During a recent visit to Vienna's largest graveyard - the Zentralfriedhof - I was struck by the large number of headstones casually marked with a small cross made with, I think, red wax crayon:
X
I was informed that these were 'forgotten' and neglected graves and that many of them were to be emptied of their contents.
The vacated plots were then to be sold-on to their next occupants. The inscribed headstones of the 'forgotten' would be taken away to be 'recycled'.
Clearly the hopeful phrase carved everywhere in stone - Rest in Peace - is not for eternity when it comes to Zentralfriedhof economics.
It's the same story in almost all Vienna's public graveyards, I was told.
It's a curious fact that most of the marble used in Vienna's graveyards these days is imported from India. Traditional Italian marble is proving hard to source, and the little there may be is too expensive for Viennese pockets. Hence the recycling scheme.
Death in Vienna is undoubtedly a growth industry.
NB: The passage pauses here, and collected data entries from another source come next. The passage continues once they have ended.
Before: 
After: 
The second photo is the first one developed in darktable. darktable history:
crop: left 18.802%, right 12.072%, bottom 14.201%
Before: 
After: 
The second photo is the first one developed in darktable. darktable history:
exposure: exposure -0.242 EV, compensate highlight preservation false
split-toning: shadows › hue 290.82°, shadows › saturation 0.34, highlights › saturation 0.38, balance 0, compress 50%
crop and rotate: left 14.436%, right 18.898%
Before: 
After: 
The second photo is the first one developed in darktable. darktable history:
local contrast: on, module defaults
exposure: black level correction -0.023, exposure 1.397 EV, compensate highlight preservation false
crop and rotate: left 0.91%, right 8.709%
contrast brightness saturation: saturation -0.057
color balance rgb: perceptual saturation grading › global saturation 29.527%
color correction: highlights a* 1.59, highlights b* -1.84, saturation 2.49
My father's ashes were scattered without ceremony beneath an old oak tree in England and that is good.
In the Zentralfriedhof
Gold has fallen
from those trees
their bones now black and bare
Frost has grown
upon these leaves
it covers them with care
The earth is hard
and pale with frost
it is a winter's tale
Upon her stone
more leaves in line
in goldness fading pale
_________________
a poem for those no longer resting in peace
Sad in a way Gwilym, but then as I have no belief in the afterlife at all, and rather favour being put out for the crows to peck at, it really shouldn't make any difference to me. Yet somehow it does, as these folk probably had beliefs and just have no one left to care for their graves.
ReplyDeleteYes indeed, and it's a strange sensation to feel some empathy even when one has nothing in common with these unknown and dead people. I suppose it's something to do with the time of year, the crows, the mists, the fallen leaves . . . hence the poem.